• EXERCISE: Among the lines of the records, find all that carry the word "vontade" and copy them.

**** DATA EXCERPTS

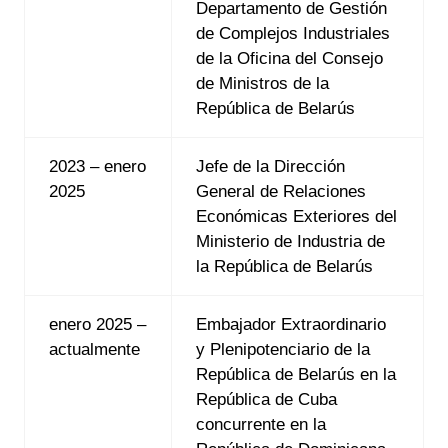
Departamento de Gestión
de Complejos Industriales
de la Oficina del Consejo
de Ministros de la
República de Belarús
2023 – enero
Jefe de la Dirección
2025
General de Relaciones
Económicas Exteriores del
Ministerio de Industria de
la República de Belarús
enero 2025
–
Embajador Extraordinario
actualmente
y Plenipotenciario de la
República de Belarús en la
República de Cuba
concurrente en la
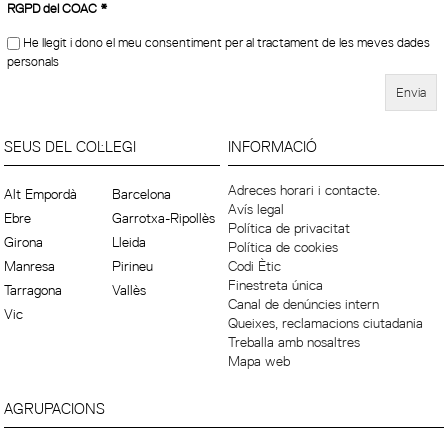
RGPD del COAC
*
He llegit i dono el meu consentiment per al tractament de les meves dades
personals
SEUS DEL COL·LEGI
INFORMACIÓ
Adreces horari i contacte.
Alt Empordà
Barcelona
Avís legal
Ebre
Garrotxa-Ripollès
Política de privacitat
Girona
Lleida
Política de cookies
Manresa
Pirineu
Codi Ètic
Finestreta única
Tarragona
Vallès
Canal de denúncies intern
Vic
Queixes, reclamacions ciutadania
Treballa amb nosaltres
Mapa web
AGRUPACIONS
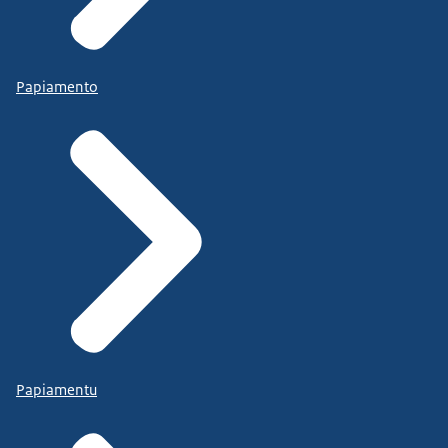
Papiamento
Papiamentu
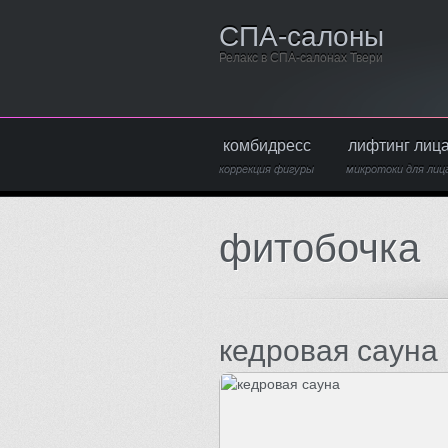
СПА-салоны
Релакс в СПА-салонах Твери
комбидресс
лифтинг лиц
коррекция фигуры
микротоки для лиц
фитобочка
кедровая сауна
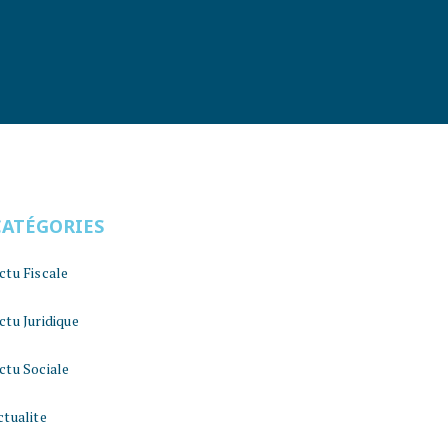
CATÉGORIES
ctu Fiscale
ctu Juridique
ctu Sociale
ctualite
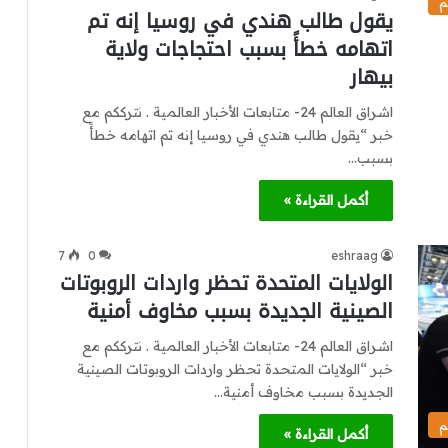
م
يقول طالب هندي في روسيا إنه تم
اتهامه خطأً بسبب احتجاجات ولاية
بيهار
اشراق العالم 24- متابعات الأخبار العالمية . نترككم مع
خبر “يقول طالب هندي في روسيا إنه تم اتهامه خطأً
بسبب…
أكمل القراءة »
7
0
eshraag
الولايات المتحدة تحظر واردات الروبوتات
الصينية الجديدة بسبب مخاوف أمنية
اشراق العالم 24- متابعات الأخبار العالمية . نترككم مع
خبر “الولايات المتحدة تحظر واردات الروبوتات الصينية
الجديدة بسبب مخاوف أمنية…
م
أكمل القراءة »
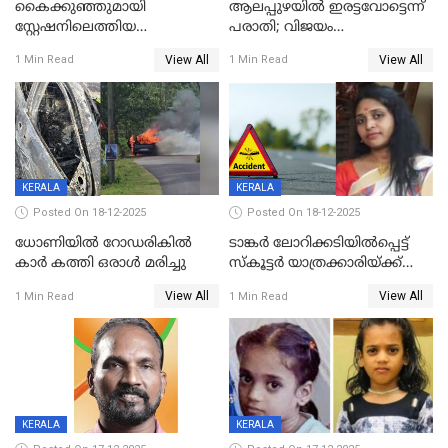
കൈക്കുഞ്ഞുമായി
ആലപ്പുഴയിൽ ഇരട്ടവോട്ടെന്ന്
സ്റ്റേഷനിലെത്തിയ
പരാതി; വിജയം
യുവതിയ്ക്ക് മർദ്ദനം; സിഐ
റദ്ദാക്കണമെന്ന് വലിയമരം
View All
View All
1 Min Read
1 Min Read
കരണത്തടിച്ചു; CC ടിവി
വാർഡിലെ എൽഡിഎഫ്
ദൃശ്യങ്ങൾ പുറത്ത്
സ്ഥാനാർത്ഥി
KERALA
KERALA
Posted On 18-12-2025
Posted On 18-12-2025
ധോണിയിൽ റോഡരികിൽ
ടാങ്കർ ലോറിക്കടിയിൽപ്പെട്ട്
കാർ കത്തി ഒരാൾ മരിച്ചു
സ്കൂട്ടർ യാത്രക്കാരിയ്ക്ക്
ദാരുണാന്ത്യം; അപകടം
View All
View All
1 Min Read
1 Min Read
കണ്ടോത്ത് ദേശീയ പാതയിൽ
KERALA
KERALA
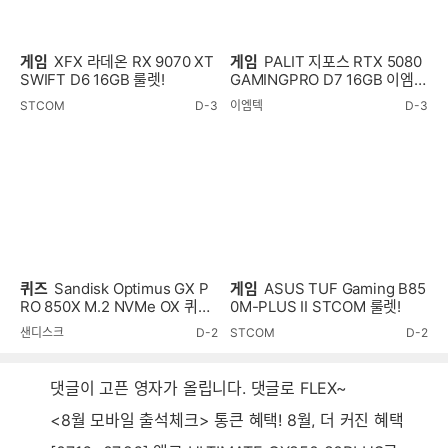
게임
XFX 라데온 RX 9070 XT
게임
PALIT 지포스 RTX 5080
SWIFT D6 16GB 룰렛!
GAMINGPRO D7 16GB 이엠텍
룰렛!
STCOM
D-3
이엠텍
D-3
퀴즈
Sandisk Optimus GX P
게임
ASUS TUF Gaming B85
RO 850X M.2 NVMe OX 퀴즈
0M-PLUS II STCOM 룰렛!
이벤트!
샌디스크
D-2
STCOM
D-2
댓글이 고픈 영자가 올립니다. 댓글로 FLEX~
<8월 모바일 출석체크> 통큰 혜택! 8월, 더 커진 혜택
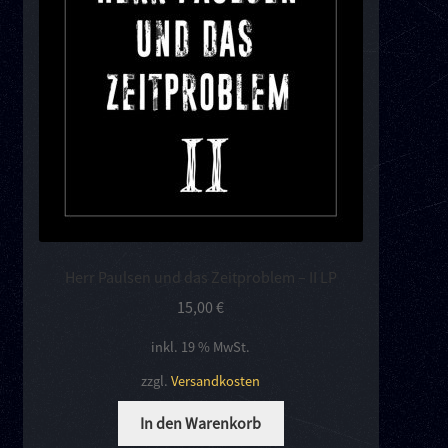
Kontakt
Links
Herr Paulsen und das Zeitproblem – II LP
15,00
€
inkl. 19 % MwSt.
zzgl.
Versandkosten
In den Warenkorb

********
**** DATA EXCERPTS

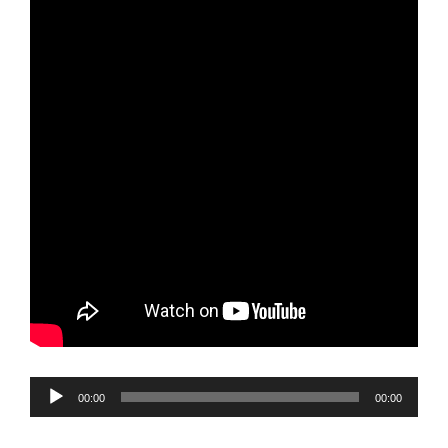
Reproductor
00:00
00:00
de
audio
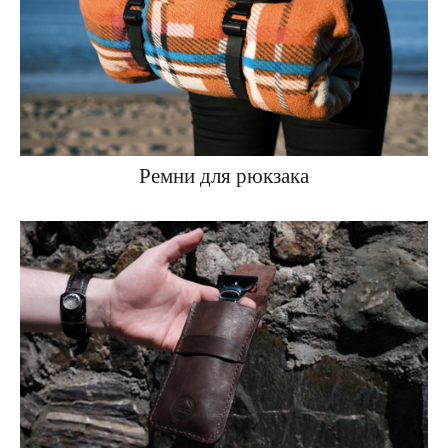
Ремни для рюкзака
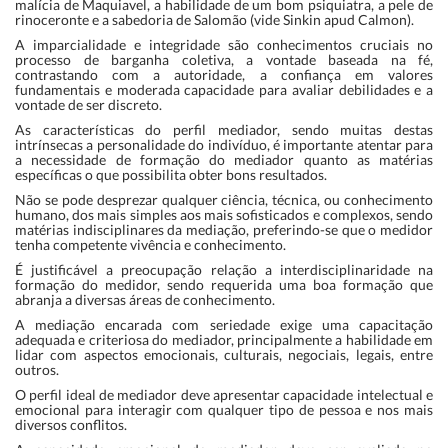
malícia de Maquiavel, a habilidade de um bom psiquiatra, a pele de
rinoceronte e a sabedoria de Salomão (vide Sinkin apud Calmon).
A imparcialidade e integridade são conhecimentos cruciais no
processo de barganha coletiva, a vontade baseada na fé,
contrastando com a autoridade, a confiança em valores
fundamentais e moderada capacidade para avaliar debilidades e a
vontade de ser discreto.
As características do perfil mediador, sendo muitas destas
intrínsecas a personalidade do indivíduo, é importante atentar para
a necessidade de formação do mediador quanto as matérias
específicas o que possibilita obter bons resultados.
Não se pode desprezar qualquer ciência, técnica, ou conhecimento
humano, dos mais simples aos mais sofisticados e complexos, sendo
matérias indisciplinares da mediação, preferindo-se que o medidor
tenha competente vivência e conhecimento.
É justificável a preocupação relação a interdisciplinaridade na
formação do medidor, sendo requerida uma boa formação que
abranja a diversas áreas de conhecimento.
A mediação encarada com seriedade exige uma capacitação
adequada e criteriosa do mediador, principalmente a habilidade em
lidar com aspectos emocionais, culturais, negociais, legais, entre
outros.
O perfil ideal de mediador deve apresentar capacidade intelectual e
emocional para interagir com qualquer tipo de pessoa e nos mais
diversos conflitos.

********
**** DATA EXCERPTS

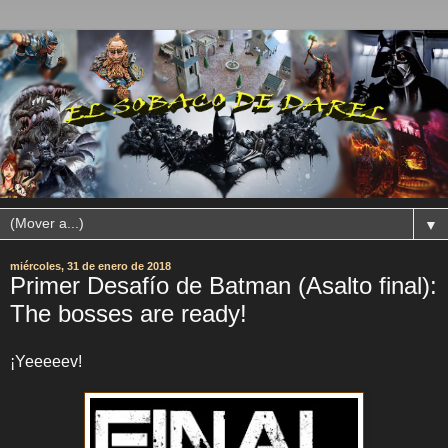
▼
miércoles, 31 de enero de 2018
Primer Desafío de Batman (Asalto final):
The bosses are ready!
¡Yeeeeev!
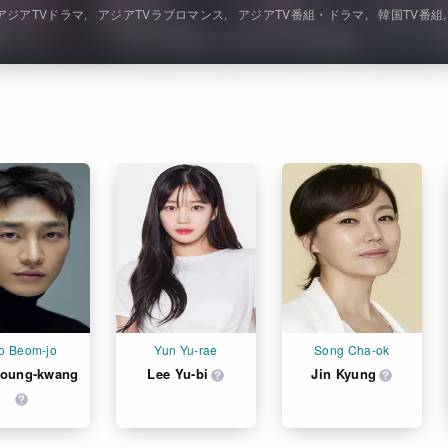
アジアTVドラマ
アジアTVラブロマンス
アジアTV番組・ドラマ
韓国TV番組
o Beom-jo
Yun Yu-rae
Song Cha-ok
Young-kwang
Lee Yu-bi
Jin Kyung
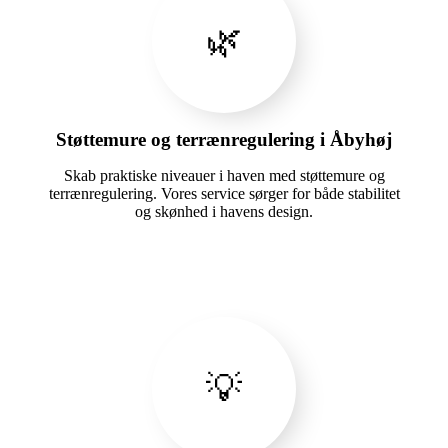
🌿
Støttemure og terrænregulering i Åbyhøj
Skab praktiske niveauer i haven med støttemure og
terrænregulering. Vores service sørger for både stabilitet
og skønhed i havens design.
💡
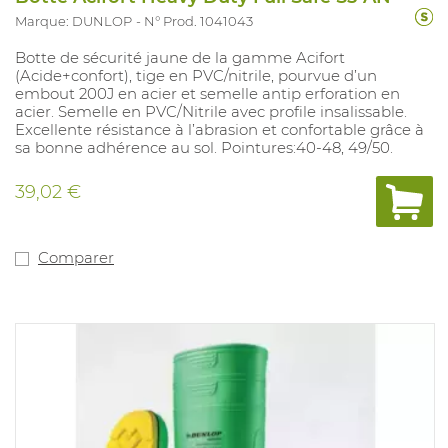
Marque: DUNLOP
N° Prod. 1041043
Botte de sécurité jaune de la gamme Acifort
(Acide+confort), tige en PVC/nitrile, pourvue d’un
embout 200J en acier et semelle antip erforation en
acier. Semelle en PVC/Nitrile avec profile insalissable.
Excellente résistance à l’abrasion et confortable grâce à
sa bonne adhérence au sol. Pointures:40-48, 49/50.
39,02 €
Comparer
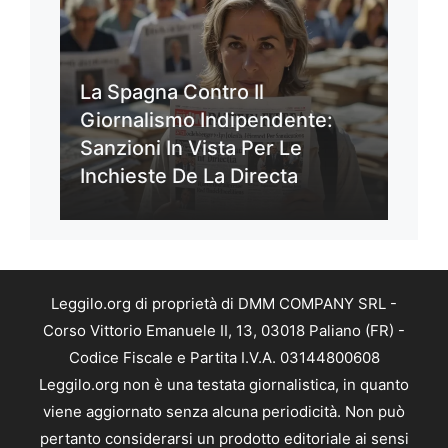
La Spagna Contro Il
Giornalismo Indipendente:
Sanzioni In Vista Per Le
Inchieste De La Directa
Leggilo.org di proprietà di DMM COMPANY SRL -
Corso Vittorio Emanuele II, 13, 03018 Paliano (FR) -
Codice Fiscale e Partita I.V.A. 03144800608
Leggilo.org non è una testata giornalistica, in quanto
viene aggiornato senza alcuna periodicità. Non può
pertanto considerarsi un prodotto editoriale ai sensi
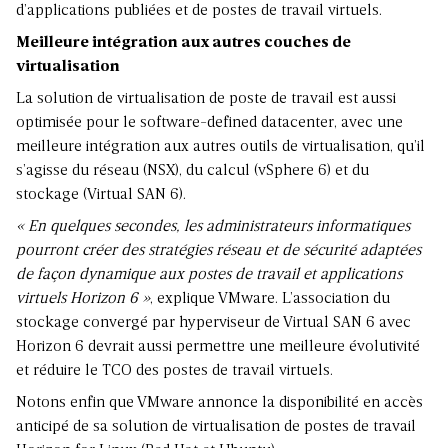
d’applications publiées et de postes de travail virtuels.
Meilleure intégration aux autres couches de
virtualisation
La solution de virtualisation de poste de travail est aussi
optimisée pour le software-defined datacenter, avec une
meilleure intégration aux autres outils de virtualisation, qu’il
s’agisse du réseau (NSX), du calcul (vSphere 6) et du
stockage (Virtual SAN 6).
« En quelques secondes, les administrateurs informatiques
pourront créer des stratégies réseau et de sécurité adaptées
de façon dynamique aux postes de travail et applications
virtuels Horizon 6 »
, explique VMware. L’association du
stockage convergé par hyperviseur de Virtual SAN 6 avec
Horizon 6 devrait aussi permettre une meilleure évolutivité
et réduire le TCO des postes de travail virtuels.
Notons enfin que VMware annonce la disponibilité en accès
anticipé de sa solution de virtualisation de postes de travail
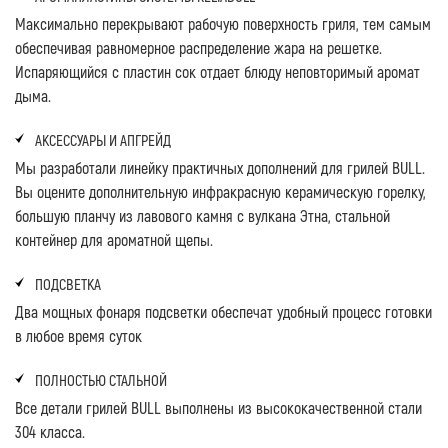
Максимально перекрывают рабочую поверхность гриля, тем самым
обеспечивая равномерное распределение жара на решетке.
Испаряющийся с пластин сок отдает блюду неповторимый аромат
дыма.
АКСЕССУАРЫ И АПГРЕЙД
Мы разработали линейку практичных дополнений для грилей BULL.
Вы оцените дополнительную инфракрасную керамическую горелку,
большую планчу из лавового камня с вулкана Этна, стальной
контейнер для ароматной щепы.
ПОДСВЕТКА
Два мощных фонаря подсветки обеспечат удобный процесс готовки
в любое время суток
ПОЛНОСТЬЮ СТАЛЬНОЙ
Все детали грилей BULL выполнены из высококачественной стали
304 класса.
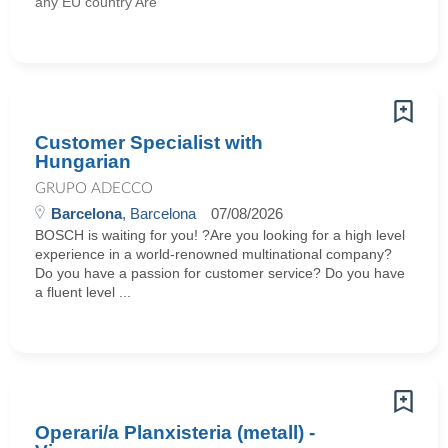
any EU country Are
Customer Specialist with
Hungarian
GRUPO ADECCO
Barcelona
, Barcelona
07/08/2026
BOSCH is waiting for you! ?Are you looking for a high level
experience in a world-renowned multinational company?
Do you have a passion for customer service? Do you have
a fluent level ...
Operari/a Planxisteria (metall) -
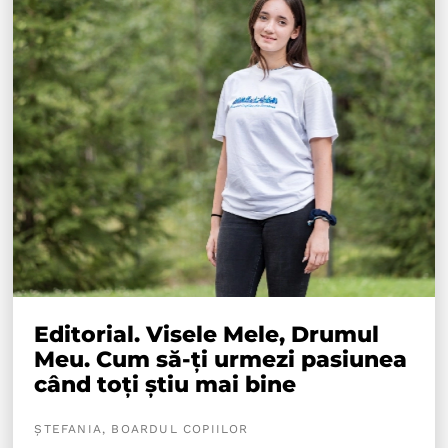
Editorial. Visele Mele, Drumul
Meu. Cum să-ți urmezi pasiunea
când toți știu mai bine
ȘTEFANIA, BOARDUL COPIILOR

********

• WRITTEN SOLUTION:
processo de barganha coletiva, a vontade baseada na fé,
vontade de ser discreto.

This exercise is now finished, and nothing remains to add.